BTC lost 28% of its value so far this year due to heavy political and economic storms. Followed by the slump in the price of Bitcoin, investor confidence in the cryptocurrency market continues to be weak.
Price analysis of Bitcoin
The trading price of BTC as of now is $66,347.65, exhibiting a 5% change in the last two hours and 9.84% overall drop in the last 24 hours. The last seven-day trend shows that Bitcoin is following a downward trend, signalling the lack of strong bullish momentum.
Bitcoin was priced as high as $126,000 in late 2025, and currently, the value declined to $65,000, losing almost half of its value. The Bitcoin dominance in the market was down by 0.02%. Almost $1.03billion liquidated in the last 24 hours, which is 230% higher compared to the previous day. BTC broke below 78.6% Fibonacci retracement level, confirming a bearish momentum.
Derivative data shows that liquidations surged to $481million, out of this, over $430million liquidations were long positions, while short liquidations were limited to under $50million.
Despite the pullbacks, Bitcoin is considered the safest haven by multiple institutional investors. During the volatility of late 2025, Mubadala Investment Company, owned by the government of Abu Dhabi, increased its stake in BTC by 46%, which is worth about $630million.
Likewise, despite a sharp decline in the cryptocurrency market, Al-Warda Investments owned 12.7 million shares of IBIT. This shows that Bitcoin still gains momentum even in the midst of falling prices.
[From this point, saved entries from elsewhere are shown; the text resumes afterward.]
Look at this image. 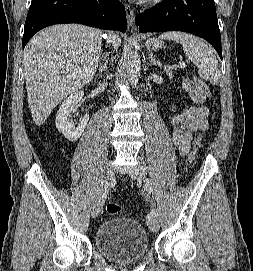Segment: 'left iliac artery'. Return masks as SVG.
Wrapping results in <instances>:
<instances>
[{
	"label": "left iliac artery",
	"instance_id": "44dca946",
	"mask_svg": "<svg viewBox=\"0 0 253 271\" xmlns=\"http://www.w3.org/2000/svg\"><path fill=\"white\" fill-rule=\"evenodd\" d=\"M145 187H146V190L149 194H151L153 192L152 183L149 179H146ZM151 214L155 215L156 217L158 216V211H157L154 203H152Z\"/></svg>",
	"mask_w": 253,
	"mask_h": 271
}]
</instances>
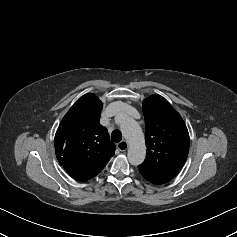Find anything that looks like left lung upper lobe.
<instances>
[{
  "mask_svg": "<svg viewBox=\"0 0 237 237\" xmlns=\"http://www.w3.org/2000/svg\"><path fill=\"white\" fill-rule=\"evenodd\" d=\"M147 154L140 171L171 180L189 152V134L178 112L160 95L143 101Z\"/></svg>",
  "mask_w": 237,
  "mask_h": 237,
  "instance_id": "1",
  "label": "left lung upper lobe"
}]
</instances>
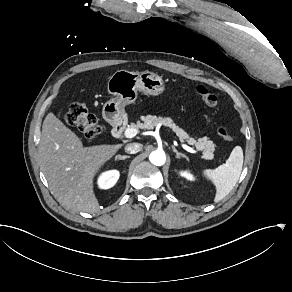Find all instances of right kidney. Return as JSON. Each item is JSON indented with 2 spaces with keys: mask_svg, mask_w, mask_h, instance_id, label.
I'll return each instance as SVG.
<instances>
[{
  "mask_svg": "<svg viewBox=\"0 0 292 292\" xmlns=\"http://www.w3.org/2000/svg\"><path fill=\"white\" fill-rule=\"evenodd\" d=\"M120 177V173L118 170H109L103 172L97 181L98 187L100 189H109L113 187Z\"/></svg>",
  "mask_w": 292,
  "mask_h": 292,
  "instance_id": "ca27d5eb",
  "label": "right kidney"
}]
</instances>
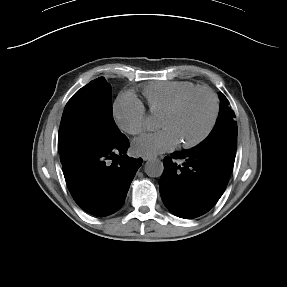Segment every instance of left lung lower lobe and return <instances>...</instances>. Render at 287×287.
Returning <instances> with one entry per match:
<instances>
[{
    "instance_id": "left-lung-lower-lobe-1",
    "label": "left lung lower lobe",
    "mask_w": 287,
    "mask_h": 287,
    "mask_svg": "<svg viewBox=\"0 0 287 287\" xmlns=\"http://www.w3.org/2000/svg\"><path fill=\"white\" fill-rule=\"evenodd\" d=\"M175 159H183L180 166ZM230 175L204 152L190 149L164 158L159 180L165 206L174 215L192 219L208 212L222 196Z\"/></svg>"
}]
</instances>
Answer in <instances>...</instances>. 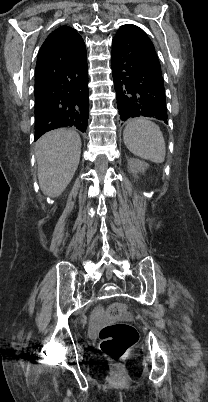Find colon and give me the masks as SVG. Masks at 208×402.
Wrapping results in <instances>:
<instances>
[{"instance_id": "1", "label": "colon", "mask_w": 208, "mask_h": 402, "mask_svg": "<svg viewBox=\"0 0 208 402\" xmlns=\"http://www.w3.org/2000/svg\"><path fill=\"white\" fill-rule=\"evenodd\" d=\"M122 305H114L107 313L110 317H118L123 313ZM140 331L135 324L115 323L105 324L99 332L102 340V352L114 362H119L126 351L134 344L135 338H139Z\"/></svg>"}]
</instances>
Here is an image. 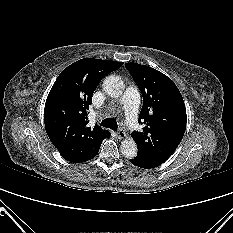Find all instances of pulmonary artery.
I'll list each match as a JSON object with an SVG mask.
<instances>
[{
  "mask_svg": "<svg viewBox=\"0 0 233 233\" xmlns=\"http://www.w3.org/2000/svg\"><path fill=\"white\" fill-rule=\"evenodd\" d=\"M120 103L123 105V108L126 113V120L129 128L131 130L138 129L137 122V113L139 106V94L136 88L129 87L126 89L124 94L120 99Z\"/></svg>",
  "mask_w": 233,
  "mask_h": 233,
  "instance_id": "e3ab8cb5",
  "label": "pulmonary artery"
}]
</instances>
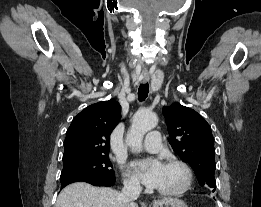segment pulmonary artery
Masks as SVG:
<instances>
[{"label": "pulmonary artery", "mask_w": 261, "mask_h": 207, "mask_svg": "<svg viewBox=\"0 0 261 207\" xmlns=\"http://www.w3.org/2000/svg\"><path fill=\"white\" fill-rule=\"evenodd\" d=\"M143 150L156 153L161 148V136L158 131H151L147 134L145 141L143 143Z\"/></svg>", "instance_id": "e3ab8cb5"}]
</instances>
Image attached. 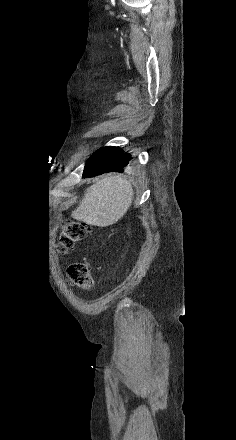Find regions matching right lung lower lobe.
<instances>
[{"mask_svg": "<svg viewBox=\"0 0 236 440\" xmlns=\"http://www.w3.org/2000/svg\"><path fill=\"white\" fill-rule=\"evenodd\" d=\"M130 159L131 155L124 153L118 147L101 148L88 159L83 177H93L108 172H123V168L128 165Z\"/></svg>", "mask_w": 236, "mask_h": 440, "instance_id": "1", "label": "right lung lower lobe"}]
</instances>
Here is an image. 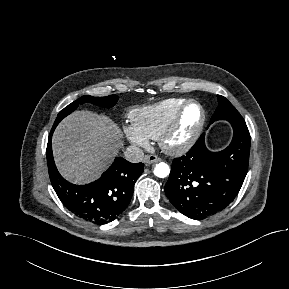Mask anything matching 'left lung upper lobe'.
Here are the masks:
<instances>
[{
    "label": "left lung upper lobe",
    "mask_w": 289,
    "mask_h": 289,
    "mask_svg": "<svg viewBox=\"0 0 289 289\" xmlns=\"http://www.w3.org/2000/svg\"><path fill=\"white\" fill-rule=\"evenodd\" d=\"M217 98L218 107L211 118V122L224 119L231 124L246 125L243 117L225 97L217 95Z\"/></svg>",
    "instance_id": "obj_1"
}]
</instances>
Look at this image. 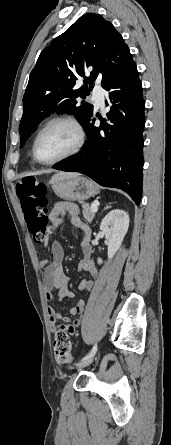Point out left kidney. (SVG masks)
<instances>
[{
	"label": "left kidney",
	"instance_id": "1",
	"mask_svg": "<svg viewBox=\"0 0 171 445\" xmlns=\"http://www.w3.org/2000/svg\"><path fill=\"white\" fill-rule=\"evenodd\" d=\"M129 216L124 210L115 209L110 211L102 220L100 230L108 241V258L111 259L119 250L122 241L128 231ZM98 258V263L102 264Z\"/></svg>",
	"mask_w": 171,
	"mask_h": 445
}]
</instances>
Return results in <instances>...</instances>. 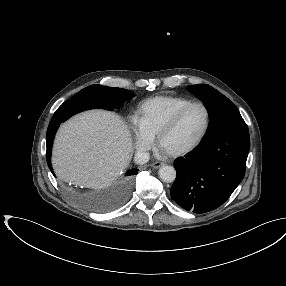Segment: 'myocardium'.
<instances>
[{
    "label": "myocardium",
    "mask_w": 286,
    "mask_h": 286,
    "mask_svg": "<svg viewBox=\"0 0 286 286\" xmlns=\"http://www.w3.org/2000/svg\"><path fill=\"white\" fill-rule=\"evenodd\" d=\"M194 106H200L203 108L204 112H205V125L204 128L201 132V134L199 135V137L195 140V142H193L190 146L181 149V150H177V151H165L162 147V142H163V138L164 136L173 128L175 127V125L179 122V120L182 118V116L192 107ZM210 123H211V114L210 111L208 109V107L202 103V102H191L187 105H185L184 107H182L181 109H179L159 130L158 134H157V144L158 147L163 150L166 154L172 156V157H180V156H184L187 155L191 152H193L194 150H196L201 143L203 142V140L205 139L209 128H210Z\"/></svg>",
    "instance_id": "1"
}]
</instances>
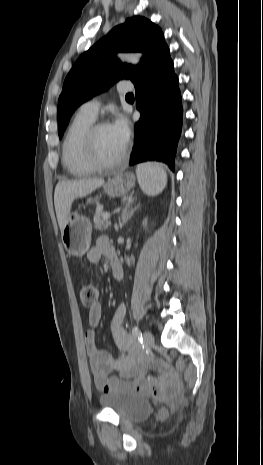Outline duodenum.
<instances>
[{"instance_id":"410a0bca","label":"duodenum","mask_w":263,"mask_h":465,"mask_svg":"<svg viewBox=\"0 0 263 465\" xmlns=\"http://www.w3.org/2000/svg\"><path fill=\"white\" fill-rule=\"evenodd\" d=\"M110 265L114 278L121 280L123 277V268L116 254L110 257Z\"/></svg>"}]
</instances>
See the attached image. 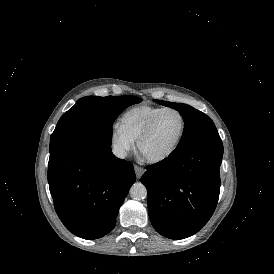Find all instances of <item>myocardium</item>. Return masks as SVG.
<instances>
[{
    "label": "myocardium",
    "instance_id": "1",
    "mask_svg": "<svg viewBox=\"0 0 274 274\" xmlns=\"http://www.w3.org/2000/svg\"><path fill=\"white\" fill-rule=\"evenodd\" d=\"M176 112L180 115L181 120H182V125H181V129L180 132L173 144V146L171 147V149L163 156L159 157V158H145L141 155L140 150H141V145L142 142L145 140V138L152 132V130L154 129V127L156 126L157 122L159 121V119L166 113V112ZM186 127H187V120L186 117L184 115V113L175 107H165L163 108L160 112H158L149 122L148 124L145 126V128L141 131V133L138 135L137 139H136V153L139 157V159L148 164V165H160L163 164L165 162H167L177 151L181 140L185 134L186 131Z\"/></svg>",
    "mask_w": 274,
    "mask_h": 274
}]
</instances>
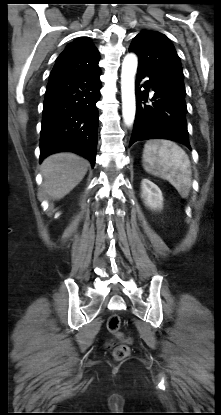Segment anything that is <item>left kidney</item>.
I'll return each instance as SVG.
<instances>
[{"label":"left kidney","mask_w":221,"mask_h":415,"mask_svg":"<svg viewBox=\"0 0 221 415\" xmlns=\"http://www.w3.org/2000/svg\"><path fill=\"white\" fill-rule=\"evenodd\" d=\"M142 198L144 203L150 209H161L163 207V196L161 190L148 179L141 182Z\"/></svg>","instance_id":"1"}]
</instances>
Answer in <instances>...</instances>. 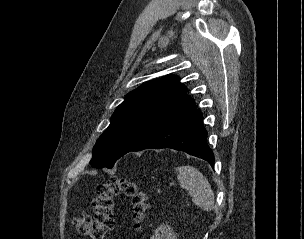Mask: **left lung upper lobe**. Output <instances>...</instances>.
<instances>
[{"instance_id":"left-lung-upper-lobe-1","label":"left lung upper lobe","mask_w":304,"mask_h":239,"mask_svg":"<svg viewBox=\"0 0 304 239\" xmlns=\"http://www.w3.org/2000/svg\"><path fill=\"white\" fill-rule=\"evenodd\" d=\"M194 103L177 76L142 84L128 93L113 113L110 125L93 148L90 163L97 168H112L154 130Z\"/></svg>"}]
</instances>
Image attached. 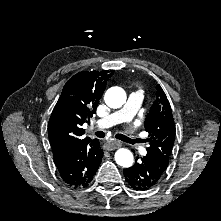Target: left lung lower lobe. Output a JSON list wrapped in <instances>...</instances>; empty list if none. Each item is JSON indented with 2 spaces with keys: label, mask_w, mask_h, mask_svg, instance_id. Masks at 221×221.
I'll use <instances>...</instances> for the list:
<instances>
[{
  "label": "left lung lower lobe",
  "mask_w": 221,
  "mask_h": 221,
  "mask_svg": "<svg viewBox=\"0 0 221 221\" xmlns=\"http://www.w3.org/2000/svg\"><path fill=\"white\" fill-rule=\"evenodd\" d=\"M141 160L142 162L136 161L132 167L124 169L127 183L136 191H145L158 184L168 166L149 155Z\"/></svg>",
  "instance_id": "1"
}]
</instances>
Macro Economic Headwinds Spark Risk-off Move
The performance of Bitcoin in the last 24 hours is triggered by heavy macroeconomic headwinds. The death of drug leader Nemesio “El Mencho” Oseguera and the immediate suspension of flights to Mexico generated a wave of geopolitical tension and squeezed the price of Bitcoin dramatically. Additionally, the US housing market crisis, which signals economic uncertainty, led the Bitcoin price to crash to $65,000. U.S.
President Donald Trump’s announcement about 10%- 15% rise in the tariff created high economic turbulence. The increased concerns of investors about the possible trade barriers that may hinder economic growth and create a liquidity drain caused the digital gold, Bitcoin, to crash to $65,000.
After the tariff announcement by Trump, the price of Bitcoin hits $64,200 for the first time in February. Open interest declined, symbolising that people are unwinding their position rather than opening new bets. Polymarket predicts that Bitcoin has a 73% probability of dipping into $60000 first in February when compared to $80k.
As of now, the market is reacting to macroeconomic pressure, and this can be surpassed if Bitcoin can crawl back to above $65,000 and sustain there for the next two days.
Exit of Whales
Bitdeer, the bitcoin mining giant, liquidated its entire Bitcoin treasury as BTC crashed at $65,000. Bitdeer offloaded 1132.9 BTC, which is worth $75million as a part of their defence mechanism against further losses. Additionally, several other large public miners, such as Core Scientific, Bitfarms, Riot, and Terawolf, liquidated their Bitcoin to shoreup AI projects. The rising inflows to exchanges generate a warning signal to investors.